Establishing and pursuing goals is an essential process for behavioral modification. This lesson consists of a facilitated group discussion pertaining to short-term and long-term goals. Students are then given 20-30 minutes to develop goals and discuss the action plans for achieving said goals.
Time is provided at the conclusion of each day for students to write about their experience, reflect upon the day’s lessons, and process emotions.
Upon completing the UDA program requirements, the Intervention Specialist facilitates an exit conference with the parent/guardian and student. The objective of this conference is to communicate to the parent/guardian the established exit plan, which may contain referrals to outside agencies based on the student’s particular needs. Students are also encouraged during this time to share their short-term and long-term goals with parents/guardians with the hope to increase accountability.

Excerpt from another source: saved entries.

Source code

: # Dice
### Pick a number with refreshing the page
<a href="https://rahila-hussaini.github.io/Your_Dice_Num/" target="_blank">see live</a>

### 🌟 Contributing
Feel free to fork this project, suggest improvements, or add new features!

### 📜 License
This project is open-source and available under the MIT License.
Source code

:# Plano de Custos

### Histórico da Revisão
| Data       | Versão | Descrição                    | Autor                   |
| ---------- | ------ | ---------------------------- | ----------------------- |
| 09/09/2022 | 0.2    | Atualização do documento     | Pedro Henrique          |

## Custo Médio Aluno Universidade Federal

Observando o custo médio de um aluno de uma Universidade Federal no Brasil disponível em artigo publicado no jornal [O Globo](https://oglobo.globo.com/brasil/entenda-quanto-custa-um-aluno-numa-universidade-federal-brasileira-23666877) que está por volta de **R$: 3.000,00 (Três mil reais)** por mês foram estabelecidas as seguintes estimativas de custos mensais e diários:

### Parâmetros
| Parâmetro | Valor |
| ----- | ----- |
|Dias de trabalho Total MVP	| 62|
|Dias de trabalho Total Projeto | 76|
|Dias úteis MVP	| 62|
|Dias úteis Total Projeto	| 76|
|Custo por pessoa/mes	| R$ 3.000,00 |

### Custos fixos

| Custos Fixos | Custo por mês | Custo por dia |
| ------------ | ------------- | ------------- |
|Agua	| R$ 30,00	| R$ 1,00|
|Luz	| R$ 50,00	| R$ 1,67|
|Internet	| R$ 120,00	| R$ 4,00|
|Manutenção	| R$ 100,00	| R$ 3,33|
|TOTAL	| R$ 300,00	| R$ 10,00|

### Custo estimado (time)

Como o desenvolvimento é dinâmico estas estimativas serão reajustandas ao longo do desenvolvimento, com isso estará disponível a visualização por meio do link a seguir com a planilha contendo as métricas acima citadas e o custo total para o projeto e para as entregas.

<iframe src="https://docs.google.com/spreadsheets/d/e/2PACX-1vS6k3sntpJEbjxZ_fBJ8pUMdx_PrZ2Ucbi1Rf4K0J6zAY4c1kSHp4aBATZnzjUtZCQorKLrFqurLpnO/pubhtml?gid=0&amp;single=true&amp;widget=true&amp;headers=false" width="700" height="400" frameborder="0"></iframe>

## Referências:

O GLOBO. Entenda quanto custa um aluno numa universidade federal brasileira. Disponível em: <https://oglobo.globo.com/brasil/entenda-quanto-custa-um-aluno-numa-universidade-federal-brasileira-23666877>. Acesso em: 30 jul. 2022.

I am finished... posted Dec 14, 2012
I feel this class has impacted my life for the good. I am finished doing what I did. I believe I can reach my goals now that weed is out of my life.
I am going to stop... posted Dec 14, 2012
After this program, I have learned many new things I didn't know about marijuana. I found it very helpful. I am going to stop using it because it doesn't only have affects on me, it has affects on my family, friends, and girlfriend. In other words, all of my relationships. It's also not good for my health and can prevent me from achieving my goals. I don't want to become an addict so I'm going to do the right thing and stop using it for my own good and for others.
I really enjoyed it. posted Oct 14, 2009
How I feel about the DOC program is that it was helpful and that I really enjoyed it. When I first came into the class I thought that because marijuana was natural it wouldn't hurt my body but what I found out is that it only doesn't hurt you, it hurts the people around you by second hand smoke and by emotional problems. I thank the teachers here for being there for students like me and I really look up to them. Thank you!
My Experience posted Oct 14, 2009
I feel like it really helped me understand that what I was doing was bad. Also, I now understand that I don't need it in my life to get by or feel better. I had a really good experience in the DOC. My experience in DOC helped me in ways I didn't think it would.